Outside of the ER, Medicaid yields many woes. We often see the patients who cannot find follow-up for months, so they return to the ER looking for help. We also see the family who can’t afford Medicaid co-pays to see outpatient physicians. Worse, because of how little Medicaid pays doctors, fewer and fewer doctors accept the insurance plan now.

theGrio: Medicaid cuts would affect black and Latinos most

However, without Medicaid, the number of insured would have been much more than the nearly 50 million that existed before the Affordable Care Act. Medicare, as opposed to Medicaid, insures the oldest, sickest patients, especially of those seen in the emergency room.

Even without Ryan’s cuts, “seniors end up sitting around the emergency department longer [than other patients],” Fields says. “One effect [of the changes] for Medicare beneficiaries is that they’re likely to wait even longer to get an inpatient bed if they require hospitalization,” he continues. “Hospitals feel like they lose money on them.”

Regardless, the emergency room is still the portal for healthcare for many patients, especially those with nowhere else to turn.

“[The ER] is the only place in the health system where you have a right to health care,” says Fields.

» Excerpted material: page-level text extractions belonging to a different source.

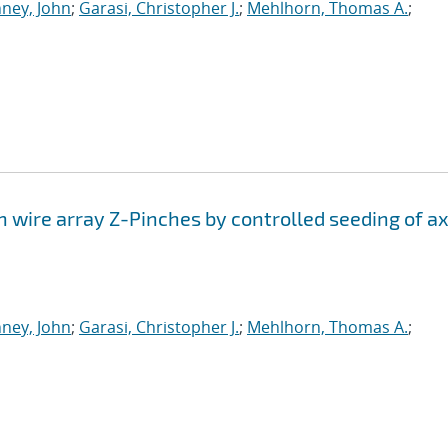
ney, John
;
Garasi, Christopher J.
;
Mehlhorn, Thomas A.
;
n wire array Z-Pinches by controlled seeding of ax
ney, John
;
Garasi, Christopher J.
;
Mehlhorn, Thomas A.
;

Lower income, non-Hispanic black patients and those aged 75 and over are seen in U.S. emergency rooms more than other groups, according to a CDC report. In the same report, as family income increased, the number of emergency room visits went down.

“Hospitals would never have been able to subsidize 24/7 care for the poor and the elderly without the federal programs [Medicare and Medicaid] to cover the costs of their care.”